Pendant cinq jours, des thèmes liés à l’alimentation du bétail, à l’hygiène, au suivi médical du bétail et au croisement seront au centre des débats de cette rencontre. Ce sera aussi l’occasion pour ces acteurs de l’élevage de race, de décliner leur participation à la concrétisation de la Grande offensive agricole pour la nourriture et l’abondance (Goana). Un programme qui, en son volet élevage, ambitionne d’établir une production record de 400 millions de litres de lait et de 435 000 tonnes de viande.
Abou Kane a aussi salué le Fonds d’appui à la stabulation (Fonstab) qui a pour objet la modernisation et l’intensification des productions animales. A ce titre, il vise la promotion d’investissements structurants dans les sous-secteurs de l’élevage. Il est, en particulier, destiné à faciliter le financement de certaines activités, notamment la réalisation d’infrastructures respectant les normes modernes d’élevage, l’acquisition d’équipements de production, de transformation, de conditionnement et de commercialisation des produits animaux. Mais aussi la pratique de cultures fourragères, l’acquisition d’intrants et de facteurs de production pour les animaux en stabulation et la modernisation des pratiques. Tout comme l’installation d’unités artisanales, semi-industrielles et industrielles de modernisation et d’intensification des techniques de production animale.
Aussi, il met l’accent sur le développement de la filière laitière locale à travers le Programme national de développement de la filière laitière (Prodelait), dont l’une des composantes principales est le Programme spécial d’insémination artificielle. Avec sa mise en œuvre, les services du ministère de l'Elevage ont révélé une nette augmentation de la production locale qui est passée de 120 millions de litres en 2006 à 145,9 millions de litres en 2008. Ce qui apparaît comme un acquis par rapport à l’objectif global qui est d’inséminer 500 000 vaches à l’horizon 2012 et d’acquérir 30 000 exotiques de race pure, en vue d’obtenir une production additionnelle de 400 millions de litres de lait, 43 500 tonnes de viande et 120 000 pièces de cuir.

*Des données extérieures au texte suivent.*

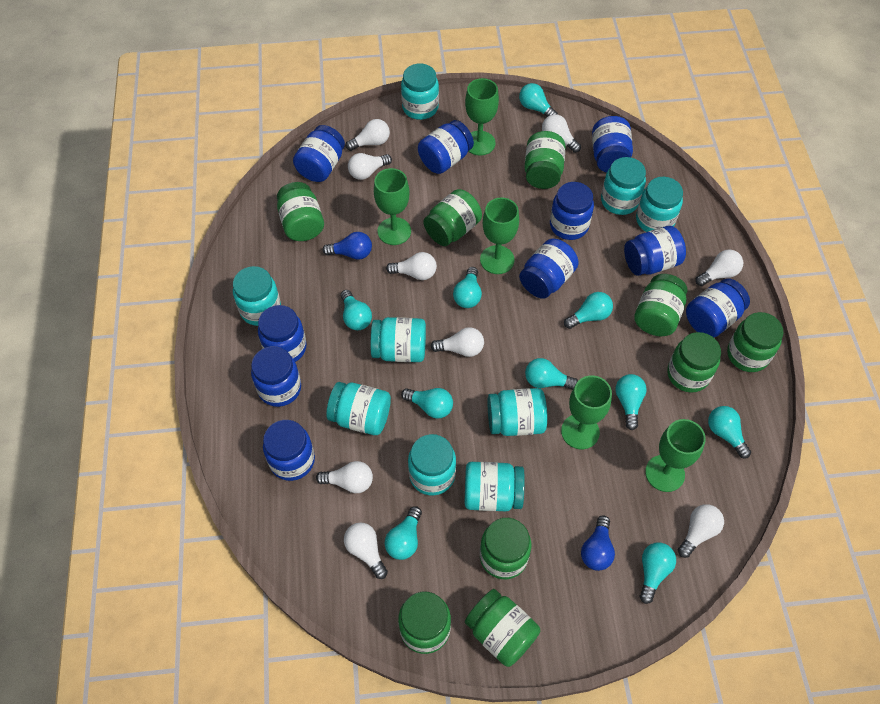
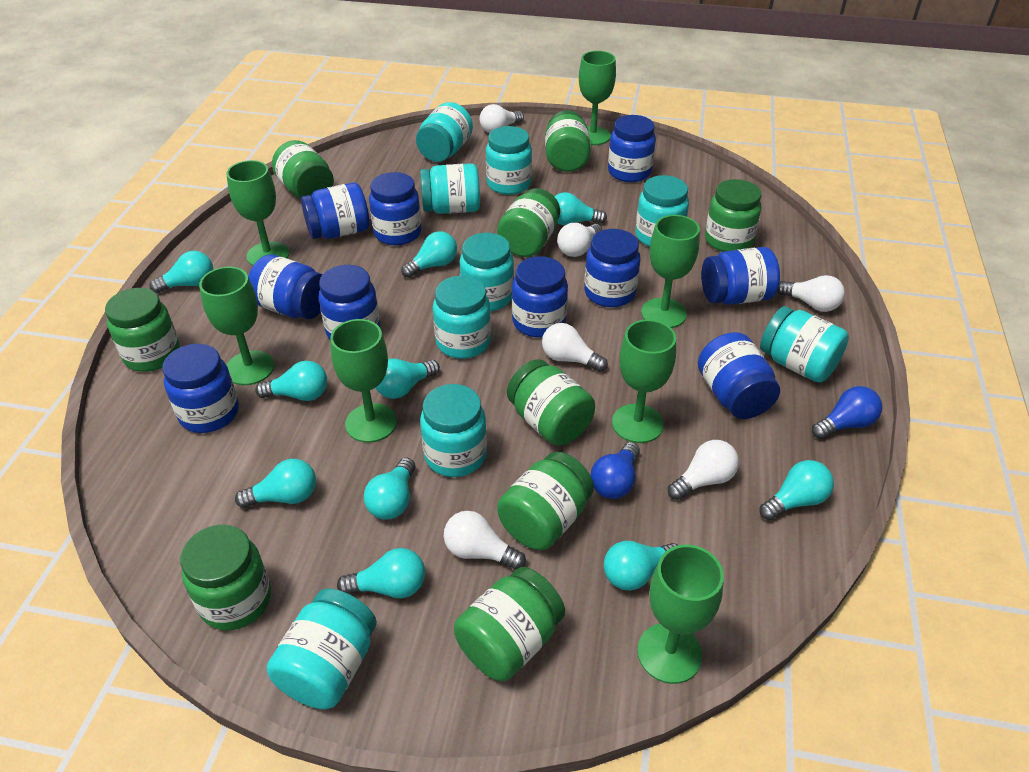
green goblet: 5 -> 7
white light bulb: 9 -> 6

Ce 4e salon de l’élevage servira aussi de tribune aux acteurs pour essayer d’apporter des réponses aux problèmes qui assaillent le secteur de l’élevage intensif. Des problèmes qui sont surtout d’ordre financier. Car, estime M Kane, l’alimentation coûte cher, le terrain coûte cher, idem pour le suivi vétérinaire et l’installation des enclos. De sérieux obstacles pour entretenir ce bétail très fragile et trop cher. ‘Des fois, on est obligé de changer de géniteur pour éviter la consanguinité’, confesse-t-il.